Muda quando chegou à universidade para ser plantada e lembrar Matheus. (Foto: Tiago Botelho)
Muda quando chegou à universidade para ser plantada e lembrar Matheus. (Foto: Tiago Botelho)

Apesar da dor e saudades inexplicáveis no peito, a irmã Simone Venâncio se lembra do irmão que tinha sede de fazer a diferença no mundo. “Matheus era um gênio. Todos que conversavam com ele ficavam admirados. Sempre foi um menino cheio de vida, que amava o sol, aliás, ele nunca deixava de tomar sol, amava água de coco, gostava de reforçar à família a importância de cuidar da saúde. Era impossível imaginar que um dia ele pudesse ter depressão.”

Matheus nasceu quando Simone tinha 14 anos. Era ela quem ajudava a mãe a cuidar do irmão pequenininho, com todo amor do mundo. Dessa forma, eles tiveram uma conexão única. “Era mais que um irmão, um grande e melhor amigo.”

Simone trabalha há algum tempo na área da saúde, entende e presencia histórias onde a depressão se instala sem pedir avisos, mesmo assim, foi surpreendida. “Quando se trata de algo dentro da sua casa, o sentimento é inexplicável”, desabafa.

Por isso, para Simone, a ideia do professor colocada em prática gerou uma emoção gigantesca. “Foi muito bonita essa homenagem”, diz. “Ainda que Matheus não volte, é muito significativo saber que ele sempre foi querido e admirado. Mais importante ainda saber que a universidade está disposta a falar sobre um assunto tão importante.”
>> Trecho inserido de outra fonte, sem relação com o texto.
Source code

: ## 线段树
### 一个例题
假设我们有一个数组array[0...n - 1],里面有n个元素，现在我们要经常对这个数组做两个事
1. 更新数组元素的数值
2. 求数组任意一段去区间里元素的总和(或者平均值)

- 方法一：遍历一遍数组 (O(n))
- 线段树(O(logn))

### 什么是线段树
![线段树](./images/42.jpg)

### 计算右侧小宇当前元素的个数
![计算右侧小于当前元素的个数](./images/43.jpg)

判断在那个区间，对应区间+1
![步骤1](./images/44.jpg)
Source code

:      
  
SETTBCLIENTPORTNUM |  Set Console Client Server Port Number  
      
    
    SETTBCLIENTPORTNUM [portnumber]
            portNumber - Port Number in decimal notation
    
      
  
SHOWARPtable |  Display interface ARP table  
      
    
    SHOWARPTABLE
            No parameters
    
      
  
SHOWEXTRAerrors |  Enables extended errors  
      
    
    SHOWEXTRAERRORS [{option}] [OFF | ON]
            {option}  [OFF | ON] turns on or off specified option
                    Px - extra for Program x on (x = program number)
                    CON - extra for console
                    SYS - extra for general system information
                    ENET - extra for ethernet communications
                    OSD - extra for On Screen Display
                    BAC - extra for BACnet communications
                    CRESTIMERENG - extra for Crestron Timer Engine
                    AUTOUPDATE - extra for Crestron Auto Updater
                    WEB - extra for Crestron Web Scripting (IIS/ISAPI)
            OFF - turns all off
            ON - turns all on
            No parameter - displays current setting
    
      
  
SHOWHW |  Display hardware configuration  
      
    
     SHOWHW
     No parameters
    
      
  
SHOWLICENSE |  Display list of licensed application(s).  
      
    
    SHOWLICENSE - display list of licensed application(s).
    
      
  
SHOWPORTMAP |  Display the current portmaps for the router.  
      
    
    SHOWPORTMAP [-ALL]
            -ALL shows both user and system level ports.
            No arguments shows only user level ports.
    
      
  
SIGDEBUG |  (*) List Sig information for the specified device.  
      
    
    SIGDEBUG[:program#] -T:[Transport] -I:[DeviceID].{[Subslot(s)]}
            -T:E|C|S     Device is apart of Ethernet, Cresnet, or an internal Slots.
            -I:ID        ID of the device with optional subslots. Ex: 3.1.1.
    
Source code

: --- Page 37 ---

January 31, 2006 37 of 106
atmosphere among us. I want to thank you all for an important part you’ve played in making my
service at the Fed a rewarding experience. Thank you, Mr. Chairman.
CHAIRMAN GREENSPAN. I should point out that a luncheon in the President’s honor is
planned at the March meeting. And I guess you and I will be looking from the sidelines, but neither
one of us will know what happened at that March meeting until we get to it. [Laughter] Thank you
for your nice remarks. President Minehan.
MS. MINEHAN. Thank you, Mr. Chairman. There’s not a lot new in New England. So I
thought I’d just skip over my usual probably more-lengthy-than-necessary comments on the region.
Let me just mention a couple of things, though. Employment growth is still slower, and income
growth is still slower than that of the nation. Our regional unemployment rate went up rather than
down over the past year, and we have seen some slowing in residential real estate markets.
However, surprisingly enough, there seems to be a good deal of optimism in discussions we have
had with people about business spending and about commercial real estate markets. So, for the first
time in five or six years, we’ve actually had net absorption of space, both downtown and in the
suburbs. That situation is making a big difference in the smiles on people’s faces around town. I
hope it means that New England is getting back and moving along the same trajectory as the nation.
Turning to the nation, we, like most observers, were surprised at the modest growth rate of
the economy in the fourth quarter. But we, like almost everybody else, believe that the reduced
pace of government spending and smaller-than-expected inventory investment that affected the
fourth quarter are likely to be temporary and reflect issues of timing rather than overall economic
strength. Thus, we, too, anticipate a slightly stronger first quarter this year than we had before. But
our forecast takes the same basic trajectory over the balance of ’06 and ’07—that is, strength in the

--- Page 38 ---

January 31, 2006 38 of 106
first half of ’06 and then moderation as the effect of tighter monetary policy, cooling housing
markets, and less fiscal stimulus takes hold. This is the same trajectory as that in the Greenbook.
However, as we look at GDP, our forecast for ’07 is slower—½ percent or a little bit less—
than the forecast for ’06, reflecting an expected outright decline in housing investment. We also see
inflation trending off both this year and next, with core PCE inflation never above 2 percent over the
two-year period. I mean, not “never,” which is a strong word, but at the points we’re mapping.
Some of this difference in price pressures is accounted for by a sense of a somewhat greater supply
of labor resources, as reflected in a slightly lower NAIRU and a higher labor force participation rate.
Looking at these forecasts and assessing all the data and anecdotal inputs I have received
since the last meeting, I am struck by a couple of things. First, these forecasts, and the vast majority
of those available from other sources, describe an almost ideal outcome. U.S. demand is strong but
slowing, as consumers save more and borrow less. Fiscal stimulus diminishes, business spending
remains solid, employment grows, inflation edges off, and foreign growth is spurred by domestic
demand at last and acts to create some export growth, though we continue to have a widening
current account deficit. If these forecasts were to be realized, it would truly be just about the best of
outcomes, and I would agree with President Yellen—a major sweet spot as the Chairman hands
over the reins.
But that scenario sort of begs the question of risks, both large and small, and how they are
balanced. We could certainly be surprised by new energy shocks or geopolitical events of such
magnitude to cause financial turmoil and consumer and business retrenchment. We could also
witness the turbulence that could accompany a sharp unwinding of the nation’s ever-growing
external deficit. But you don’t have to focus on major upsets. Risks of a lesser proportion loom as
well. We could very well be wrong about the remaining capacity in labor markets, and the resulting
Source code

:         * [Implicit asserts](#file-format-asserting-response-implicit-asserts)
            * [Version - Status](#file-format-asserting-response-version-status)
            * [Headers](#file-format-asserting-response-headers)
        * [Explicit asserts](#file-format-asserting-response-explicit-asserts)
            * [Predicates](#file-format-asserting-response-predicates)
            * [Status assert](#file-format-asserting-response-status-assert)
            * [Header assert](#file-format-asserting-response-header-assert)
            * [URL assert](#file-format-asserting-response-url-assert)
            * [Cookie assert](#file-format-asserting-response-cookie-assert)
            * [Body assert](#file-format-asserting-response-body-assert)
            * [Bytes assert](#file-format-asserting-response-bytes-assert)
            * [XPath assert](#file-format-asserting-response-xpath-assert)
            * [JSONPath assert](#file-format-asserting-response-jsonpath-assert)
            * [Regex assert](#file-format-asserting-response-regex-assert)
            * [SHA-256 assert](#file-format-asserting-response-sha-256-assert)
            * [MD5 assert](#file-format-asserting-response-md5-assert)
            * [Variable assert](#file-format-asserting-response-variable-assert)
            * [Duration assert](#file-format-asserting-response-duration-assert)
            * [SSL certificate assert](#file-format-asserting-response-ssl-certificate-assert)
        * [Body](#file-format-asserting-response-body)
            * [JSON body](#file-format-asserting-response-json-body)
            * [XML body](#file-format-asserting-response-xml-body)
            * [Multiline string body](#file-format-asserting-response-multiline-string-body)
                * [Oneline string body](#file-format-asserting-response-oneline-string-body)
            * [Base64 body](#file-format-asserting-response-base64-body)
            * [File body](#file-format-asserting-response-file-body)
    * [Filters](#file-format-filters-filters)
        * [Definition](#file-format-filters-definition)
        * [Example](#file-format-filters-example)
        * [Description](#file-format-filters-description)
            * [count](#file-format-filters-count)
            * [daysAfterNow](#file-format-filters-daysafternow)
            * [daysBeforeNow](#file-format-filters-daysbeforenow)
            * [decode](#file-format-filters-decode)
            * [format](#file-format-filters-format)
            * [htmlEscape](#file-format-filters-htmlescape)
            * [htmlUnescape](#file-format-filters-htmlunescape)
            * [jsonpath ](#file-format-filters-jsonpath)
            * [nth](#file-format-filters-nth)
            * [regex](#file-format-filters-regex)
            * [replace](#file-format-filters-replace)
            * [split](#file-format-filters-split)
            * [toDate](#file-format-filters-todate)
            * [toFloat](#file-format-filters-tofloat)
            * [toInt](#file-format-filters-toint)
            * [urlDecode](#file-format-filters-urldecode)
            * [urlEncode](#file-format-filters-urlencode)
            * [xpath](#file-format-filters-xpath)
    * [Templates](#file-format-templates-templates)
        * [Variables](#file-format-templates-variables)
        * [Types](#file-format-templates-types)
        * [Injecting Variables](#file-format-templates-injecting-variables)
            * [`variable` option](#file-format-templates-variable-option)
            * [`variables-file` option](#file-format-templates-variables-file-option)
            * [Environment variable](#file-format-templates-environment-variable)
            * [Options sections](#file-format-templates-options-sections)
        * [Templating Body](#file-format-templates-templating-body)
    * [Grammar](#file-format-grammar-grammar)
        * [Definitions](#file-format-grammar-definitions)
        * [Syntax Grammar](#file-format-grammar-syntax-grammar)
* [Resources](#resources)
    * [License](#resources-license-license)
Sobre o que fica do irmão, Simone é enfática: “Fica tudo e um amor por ele inexplicável”.

Matheus faleceu no dia 27 fevereiro, aos 21 anos. (Foto: Arquivo Pessoal)
Matheus faleceu no dia 27 fevereiro, aos 21 anos. (Foto: Arquivo Pessoal)

A luta continua - Já para o professor, a despedida também é dolorosa. “O desejo de todo professor é que seus alunos alcem voos e conquistem o mundo”, diz Tiago, que logo no primeiro dia de aula, viu na timidez de Matheus o desejo e a sagacidade de voar para bem longe. “Sua inteligência crítica e seu olhar atento me chamaram a atenção, portanto, lhe convidei para fazer iniciação científica. Ele tinha algo a mais”, acrescenta.

A homenagem, segundo Tiago, nasceu da vontade de vencer uma simples nota de pesar e mostrar aos familiares o quanto Matheus era querido e importante para a faculdade. Além disso, fortalecer o diálogo sobre a depressão na universidade.

“Para o professor, é muito difícil. Nessa relação, eu me coloco no local de docente, de transmitir um conteúdo de responsabilidade. Acompanhando esse percurso, ficamos com a impressão que poderíamos ter feito diferente ou ter feito mais. Eu vi um pedido de ajuda, só que foram poucos dias e eu não consegui ajudar.”

O plantio do ipê se tornou então um ato de respeito e simbólico. “A cada momento que ele florescer, vai lembrar que precisamos fazer novas ações, para uma doença que tem cura e tratamento, mas ainda é tratada com muito desdenho pela sociedade brasileira.”

O professor diz que vai lutar para firmar convênios e assim, garantir descontos para alunos que precisam de profissionais da saúde, além de realizar palestras que remetem ao tema. “Não podemos agir só depois que alunos vão a óbito”, diz. “É necessário medidas agora, ainda mais na sociedade do cansaço, lembrando que é preciso ter mais cuidado com as pessoas, falar de uma doença tão menosprezada e voltar o olhar para a vida”, finaliza.